Wiemy, że dzieci nie zawsze dogadują się ze sobą i oczekiwanie, że byłoby to nierealne. W szkole niektóre dzieci zawsze kłócą się ze sobą. I najwyraźniej tak Channing Tatum a Sandra Bullock opisywałaby swoje dzieci podczas przedszkole.
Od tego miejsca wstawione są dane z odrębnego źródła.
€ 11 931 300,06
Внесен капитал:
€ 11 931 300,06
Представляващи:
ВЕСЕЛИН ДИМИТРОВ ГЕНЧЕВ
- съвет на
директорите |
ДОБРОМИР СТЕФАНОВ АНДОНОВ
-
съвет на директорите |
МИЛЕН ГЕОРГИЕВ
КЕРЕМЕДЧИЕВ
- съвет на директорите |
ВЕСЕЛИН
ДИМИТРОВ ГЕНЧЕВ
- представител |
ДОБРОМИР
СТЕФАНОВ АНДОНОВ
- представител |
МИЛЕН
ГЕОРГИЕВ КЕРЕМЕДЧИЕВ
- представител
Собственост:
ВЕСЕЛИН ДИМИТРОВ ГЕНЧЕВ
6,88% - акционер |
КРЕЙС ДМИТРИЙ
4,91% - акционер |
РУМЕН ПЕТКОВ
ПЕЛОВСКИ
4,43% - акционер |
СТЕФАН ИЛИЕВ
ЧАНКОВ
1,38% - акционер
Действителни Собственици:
Dzieci dwójki aktorów chodzą do tej samej szkoły, a kiedy były w przedszkolu, ich maluchy miały intensywną rywalizację.
Sandra była pierwszą celebrytką, którą Channing poznał, kiedy przeprowadził się do Hollywood. Uczestniczył w jej przyjęciu urodzinowym jako czyjś plus jeden i pomyślał, że było tak fajnie, że tam trafił. Ale kilka lat później spotkali się ponownie – tym razem w gabinecie dyrektora przedszkola ich dzieci.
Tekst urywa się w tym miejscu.